Work item
According to the patch discussion below, which command gets significant performance gains from the `--changed-paths` option?

Re: [PATCH v2 09/11] commit-graph: add --changed-paths option to write subcommand

Jakub Narebski <jnareb@xxxxxxxxx> · Tue, 25 Feb 2020 13:10:41 +0100

Garima Singh <garimasigit@xxxxxxxxx> writes:
> On 2/20/2020 3:28 PM, Jakub Narebski wrote:
>> "Garima Singh via GitGitGadget" <gitgitgadget@xxxxxxxxx> writes:

[...]
>>> --- a/Documentation/git-commit-graph.txt
>>> +++ b/Documentation/git-commit-graph.txt
>>> @@ -54,6 +54,11 @@ or `--stdin-packs`.)
>>>  With the `--append` option, include all commits that are present in the
>>>  existing commit-graph file.
>>>  +
>>> +With the `--changed-paths` option, compute and write information about the
>>> +paths changed between a commit and it's first parent. This operation can
>>> +take a while on large repositories. It provides significant performance gains
>>> +for getting history of a directory or a file with `git log -- <path>`.

Data excerpt

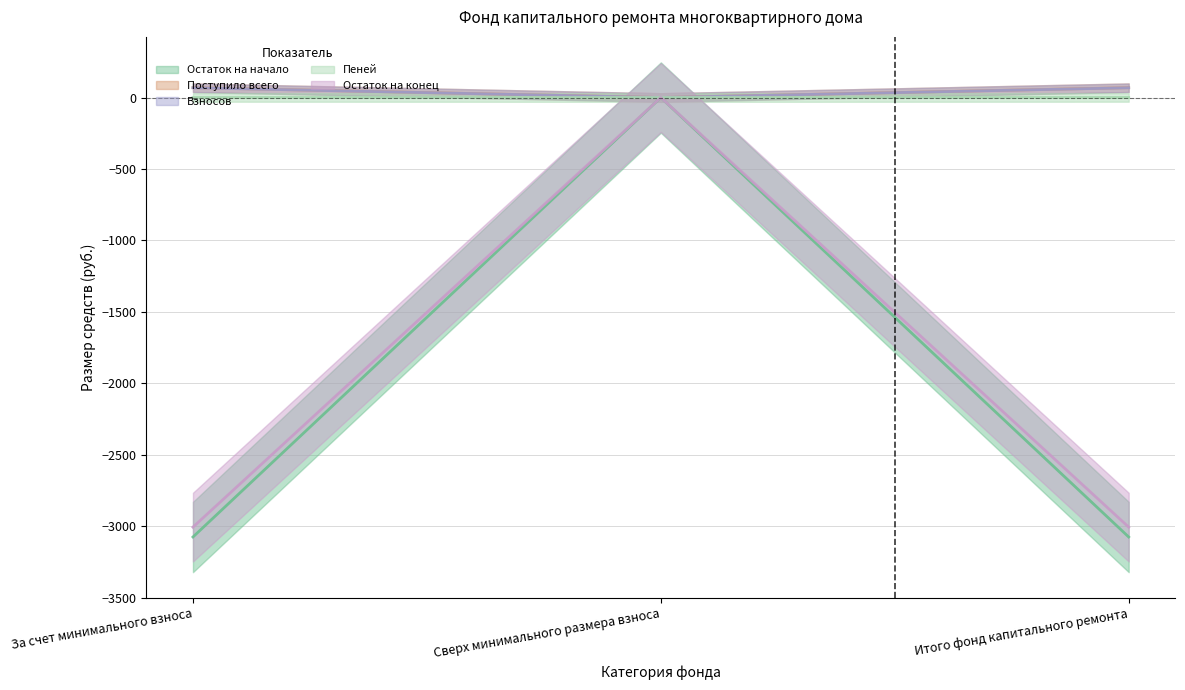

How many distinct data groups are displayed?

5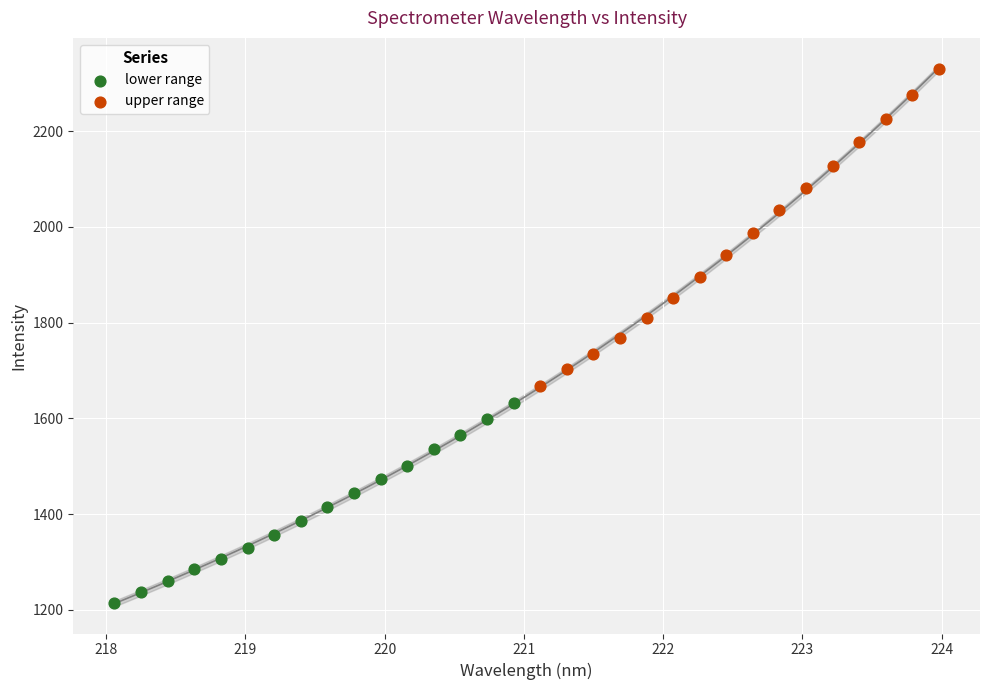

Which series has the largest Y range (max minus min)?

upper range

Task result
`git log -- <path>`, when getting the history of a directory or a file.